YOUR OBJECTIVE
All the data below goes into the copy word for word, but the pictures don't.
***** RECORDED DATA
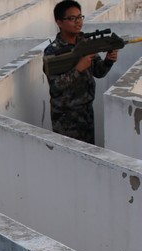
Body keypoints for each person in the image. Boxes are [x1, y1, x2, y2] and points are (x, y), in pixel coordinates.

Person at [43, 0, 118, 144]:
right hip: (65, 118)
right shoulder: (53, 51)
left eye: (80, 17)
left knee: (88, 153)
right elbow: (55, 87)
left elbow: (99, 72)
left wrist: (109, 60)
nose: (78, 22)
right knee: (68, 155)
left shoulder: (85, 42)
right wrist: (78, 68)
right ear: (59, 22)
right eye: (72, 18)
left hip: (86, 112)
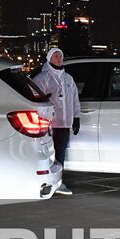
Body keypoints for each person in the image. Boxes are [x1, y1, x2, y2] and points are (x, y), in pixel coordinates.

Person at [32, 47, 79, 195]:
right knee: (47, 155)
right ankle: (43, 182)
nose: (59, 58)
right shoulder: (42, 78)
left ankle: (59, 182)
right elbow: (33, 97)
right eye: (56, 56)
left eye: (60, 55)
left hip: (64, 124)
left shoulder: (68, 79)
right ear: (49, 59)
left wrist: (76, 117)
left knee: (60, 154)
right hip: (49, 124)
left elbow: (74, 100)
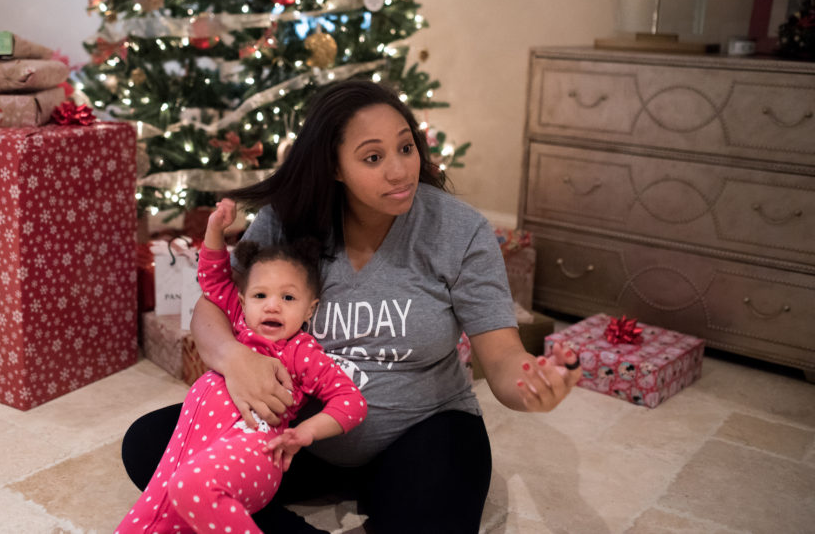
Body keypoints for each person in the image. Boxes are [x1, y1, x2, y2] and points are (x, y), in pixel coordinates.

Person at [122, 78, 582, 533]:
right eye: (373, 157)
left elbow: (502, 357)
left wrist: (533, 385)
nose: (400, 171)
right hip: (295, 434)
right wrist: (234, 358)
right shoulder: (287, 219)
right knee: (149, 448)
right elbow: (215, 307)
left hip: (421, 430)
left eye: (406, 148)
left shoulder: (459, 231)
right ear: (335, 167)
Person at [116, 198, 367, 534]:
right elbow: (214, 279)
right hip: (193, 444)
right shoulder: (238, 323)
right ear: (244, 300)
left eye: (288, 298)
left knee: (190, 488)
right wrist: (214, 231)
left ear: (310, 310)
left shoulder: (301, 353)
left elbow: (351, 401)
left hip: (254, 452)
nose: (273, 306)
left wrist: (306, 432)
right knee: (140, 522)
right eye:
**********
TASK SOLUTION
Body keypoints for each person in the image. Boxes are [x1, y1, x2, y2] and points are (x, y), in pixel coordinates.

Person at [43, 0, 118, 144]:
right hip: (65, 118)
right shoulder: (53, 51)
left eye: (80, 17)
left knee: (88, 153)
right elbow: (55, 87)
left elbow: (99, 72)
left wrist: (109, 60)
nose: (78, 22)
right knee: (68, 155)
left shoulder: (85, 42)
right wrist: (78, 68)
right ear: (59, 22)
right eye: (72, 18)
left hip: (86, 112)
Body keypoints for each person in the image. Boxes are [x1, y1, x2, y2] and points are (x, y), in pixel coordinates.

Person at [32, 47, 79, 195]:
right knee: (47, 155)
right ankle: (43, 182)
nose: (59, 58)
right shoulder: (42, 78)
left ankle: (59, 182)
right elbow: (33, 97)
right eye: (56, 56)
left eye: (60, 55)
left hip: (64, 124)
left shoulder: (68, 79)
right ear: (49, 59)
left wrist: (76, 117)
left knee: (60, 154)
right hip: (49, 124)
left elbow: (74, 100)
Body keypoints for each person in the image. Boxes are [x1, y1, x2, y2] and points are (x, y), in pixel coordinates.

Person at [122, 78, 582, 533]:
right eye: (373, 157)
left elbow: (502, 357)
left wrist: (533, 385)
nose: (400, 171)
right hip: (295, 434)
right wrist: (234, 358)
right shoulder: (287, 219)
right knee: (149, 448)
right elbow: (215, 307)
left hip: (421, 430)
left eye: (406, 148)
left shoulder: (459, 231)
right ear: (335, 167)
Person at [116, 198, 367, 534]:
right elbow: (214, 279)
right hip: (193, 444)
right shoulder: (238, 323)
right ear: (244, 300)
left eye: (288, 298)
left knee: (190, 488)
right wrist: (214, 231)
left ear: (310, 310)
left shoulder: (301, 353)
left elbow: (351, 401)
left hip: (254, 452)
nose: (273, 306)
left wrist: (306, 432)
right knee: (140, 522)
right eye:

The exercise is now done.